I felt as though I was giving up my professional life too soon; losing my independence and taking on a full-time caring role that I’d never asked for or wanted.
And of course, there was the financial toll. My state pension didn’t become available until nearly three years after I stopped working, but I was fortunate to have a small private pension, and we had Dave’s pension too. I applied for Carer’s Allowance when I realised I was eligible for it, but the rate was insultingly low; just over £60 a week for a job that I could never clock off from.
When Dave went into hospital for five months, the benefits like Carer’s Allowance stopped, but my caring didn’t. I visited Dave every day, took his washing home and even helped feed him at mealtimes. Meanwhile, I was dipping into my savings to adapt the house for Dave’s return home which I hoped was for the foreseeable future.

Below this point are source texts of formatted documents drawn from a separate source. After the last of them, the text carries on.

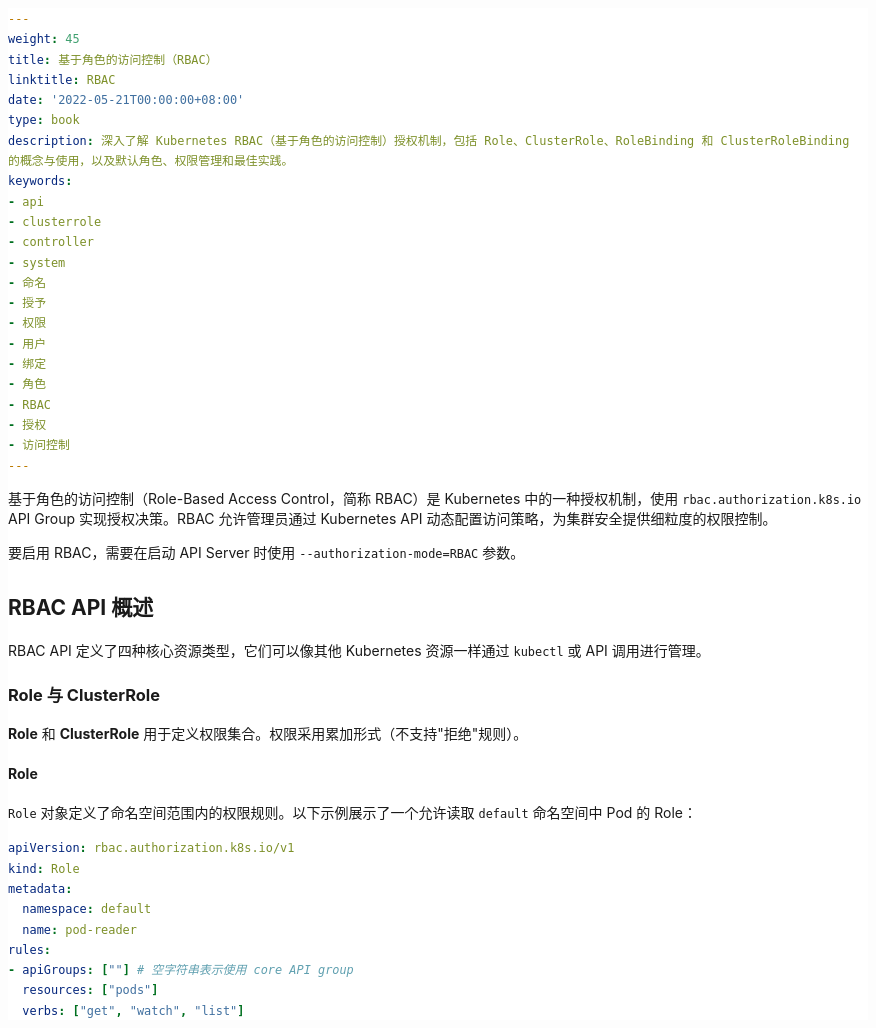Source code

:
 ```yaml
---
weight: 45
title: 基于角色的访问控制（RBAC）
linktitle: RBAC
date: '2022-05-21T00:00:00+08:00'
type: book
description: 深入了解 Kubernetes RBAC（基于角色的访问控制）授权机制，包括 Role、ClusterRole、RoleBinding 和 ClusterRoleBinding 的概念与使用，以及默认角色、权限管理和最佳实践。
keywords:
- api
- clusterrole
- controller
- system
- 命名
- 授予
- 权限
- 用户
- 绑定
- 角色
- RBAC
- 授权
- 访问控制
---
```


基于角色的访问控制（Role-Based Access Control，简称 RBAC）是 Kubernetes 中的一种授权机制，使用 `rbac.authorization.k8s.io` API Group 实现授权决策。RBAC 允许管理员通过 Kubernetes API 动态配置访问策略，为集群安全提供细粒度的权限控制。

要启用 RBAC，需要在启动 API Server 时使用 `--authorization-mode=RBAC` 参数。

## RBAC API 概述

RBAC API 定义了四种核心资源类型，它们可以像其他 Kubernetes 资源一样通过 `kubectl` 或 API 调用进行管理。

### Role 与 ClusterRole

**Role** 和 **ClusterRole** 用于定义权限集合。权限采用累加形式（不支持"拒绝"规则）。

#### Role

`Role` 对象定义了命名空间范围内的权限规则。以下示例展示了一个允许读取 `default` 命名空间中 Pod 的 Role：

```yaml
apiVersion: rbac.authorization.k8s.io/v1
kind: Role
metadata:
  namespace: default
  name: pod-reader
rules:
- apiGroups: [""] # 空字符串表示使用 core API group
  resources: ["pods"]
  verbs: ["get", "watch", "list"]
```
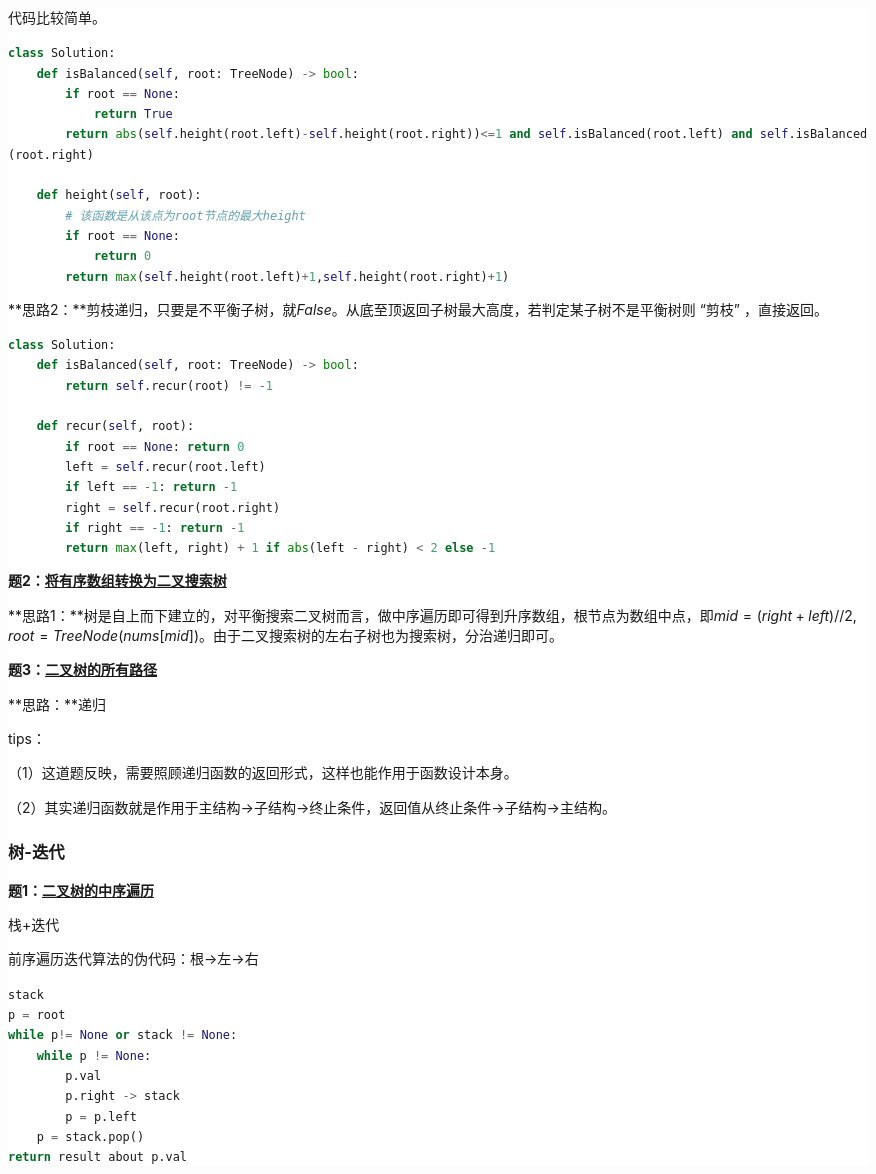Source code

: 代码比较简单。

```python
class Solution:
	def isBalanced(self, root: TreeNode) -> bool:
        if root == None:
            return True
        return abs(self.height(root.left)-self.height(root.right))<=1 and self.isBalanced(root.left) and self.isBalanced(root.right)

	def height(self, root):
        # 该函数是从该点为root节点的最大height
        if root == None:
            return 0
        return max(self.height(root.left)+1,self.height(root.right)+1)
```

**思路2：**剪枝递归，只要是不平衡子树，就$False$。从底至顶返回子树最大高度，若判定某子树不是平衡树则 “剪枝” ，直接返回。

```python
class Solution:
    def isBalanced(self, root: TreeNode) -> bool:
        return self.recur(root) != -1

    def recur(self, root):
        if root == None: return 0
        left = self.recur(root.left)
        if left == -1: return -1
        right = self.recur(root.right)
        if right == -1: return -1
        return max(left, right) + 1 if abs(left - right) < 2 else -1
```

**题2：[将有序数组转换为二叉搜索树](https://leetcode-cn.com/problems/convert-sorted-array-to-binary-search-tree/)**

**思路1：**树是自上而下建立的，对平衡搜索二叉树而言，做中序遍历即可得到升序数组，根节点为数组中点，即$mid = (right+left)//2, root = TreeNode(nums[mid])$。由于二叉搜索树的左右子树也为搜索树，分治递归即可。

**题3：[二叉树的所有路径](https://leetcode-cn.com/problems/binary-tree-paths/)**

**思路：**递归

tips：

​    （1）这道题反映，需要照顾递归函数的返回形式，这样也能作用于函数设计本身。

​    （2）其实递归函数就是作用于主结构->子结构->终止条件，返回值从终止条件->子结构->主结构。

### **树-迭代**

**题1：[二叉树的中序遍历](https://leetcode-cn.com/problems/binary-tree-inorder-traversal/)**

栈+迭代

前序遍历迭代算法的伪代码：根->左->右

```python
stack
p = root
while p!= None or stack != None:
    while p != None:
        p.val
       	p.right -> stack
        p = p.left
    p = stack.pop()
return result about p.val
```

Just four months after he came home, Dave was taken back into hospital and then moved permanently into a care home. For the following 18 months, I had more money going out than coming in and I was once again forced to turn to my savings; the money we’d saved to travel the world together in retirement. I still felt fortunate, because I couldn’t begin to imagine how someone without savings could afford to put their loved one into long-term care.
When Dave passed away last year, I made a promise to myself that I’d come first. Then Covid hit, and I found myself caring for my 82-year-old sister. My contribution as an unpaid carer was once again invisible, except to my sister who really appreciated my efforts. I clapped for our amazing NHS, and for carers too, but society didn’t acknowledge us.
Today marks Carer’s Rights Day; which is supposed to be an opportunity to make sure carers across the UK are aware of their rights. But what about our right to be properly recognised and rewarded for our caring?
Caring is a full-time job, which leaves you with little time or energy to fill in forms and fight for the pittance that is Carer’s Allowance, and once older carers receive their State Pension, they are not eligible for it anyway.
Despite everything, local and national governments still refuse to recognise unpaid carers’ contribution to the UK economy, regardless of the fact that we save the country millions of pounds by looking after our loved ones.
All we want in return is the respite and support we need, enough money to live on and recognition of our efforts. Is that too much to ask?
Marion Ritchie lives in East Dunbartonshire and shared her story as part of UWS-Oxfam’s partnership report ‘Caring in difficult times’.